*Text segment*:
====
From 8523ad9103ae538031fa089d539067909cd5083e Mon Sep 17 00:00:00 2001
From: Kovid Goyal <kovid@kovidgoyal.net>
Date: Sun, 7 Apr 2013 21:15:42 +0530
Subject: [PATCH] TXT Input: When converting a txt file with a Byte Order Mark,
 remove the Byte Order Mark before further processing as it can cause the
 first line of the text to be mis-interpreted.

---
 src/calibre/ebooks/conversion/plugins/txt_input.py | 6 ++++++
 1 file changed, 6 insertions(+)

diff --git a/src/calibre/ebooks/conversion/plugins/txt_input.py b/src/calibre/ebooks/conversion/plugins/txt_input.py
index e916b30c29..50f1409ea6 100644
--- a/src/calibre/ebooks/conversion/plugins/txt_input.py
+++ b/src/calibre/ebooks/conversion/plugins/txt_input.py
@@ -97,6 +97,12 @@ class TXTInput(InputFormatPlugin):
         if not ienc:
             ienc = 'utf-8'
             log.debug('No input encoding specified and could not auto detect using %s' % ienc)
====
*Information given*:
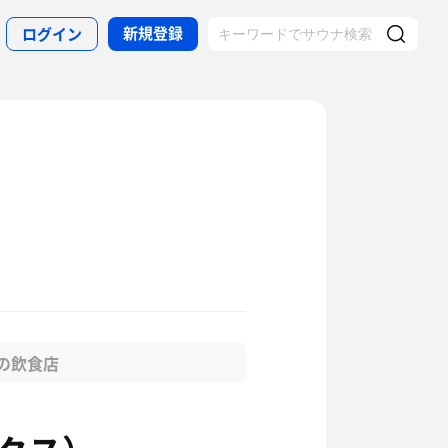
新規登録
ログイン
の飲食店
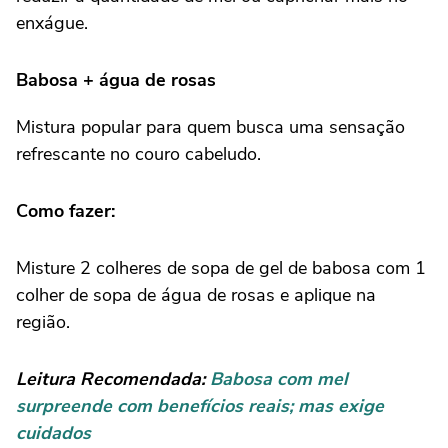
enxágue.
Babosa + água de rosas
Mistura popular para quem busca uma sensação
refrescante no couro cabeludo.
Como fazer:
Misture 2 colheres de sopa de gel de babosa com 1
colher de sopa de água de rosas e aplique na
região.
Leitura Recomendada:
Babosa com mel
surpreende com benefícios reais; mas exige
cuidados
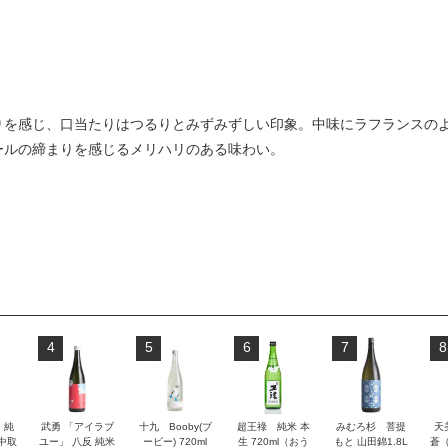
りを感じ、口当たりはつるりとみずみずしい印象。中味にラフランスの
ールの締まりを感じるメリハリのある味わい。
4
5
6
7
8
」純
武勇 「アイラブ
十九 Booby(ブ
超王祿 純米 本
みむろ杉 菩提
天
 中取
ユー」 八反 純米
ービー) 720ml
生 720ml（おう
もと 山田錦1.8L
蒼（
====
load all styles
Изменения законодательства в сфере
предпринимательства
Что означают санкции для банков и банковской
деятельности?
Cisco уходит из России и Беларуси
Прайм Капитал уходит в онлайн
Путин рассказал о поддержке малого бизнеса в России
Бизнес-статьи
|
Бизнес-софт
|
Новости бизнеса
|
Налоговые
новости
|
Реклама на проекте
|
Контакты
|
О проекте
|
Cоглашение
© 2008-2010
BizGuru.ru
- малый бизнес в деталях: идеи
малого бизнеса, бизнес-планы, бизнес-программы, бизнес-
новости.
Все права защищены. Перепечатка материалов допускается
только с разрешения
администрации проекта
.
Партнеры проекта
====
*Your tasks*:
(1) In the patch, what encoding is used when no input encoding is specified and none can be auto-detected?
(2) Please explain why the patch removes the Byte Order Mark from a txt file before further processing.

*Results in order*:
(1) UTF-8 ('utf-8').

(2) The patch removes the Byte Order Mark because leaving it in can cause the first line of the text to be misinterpreted.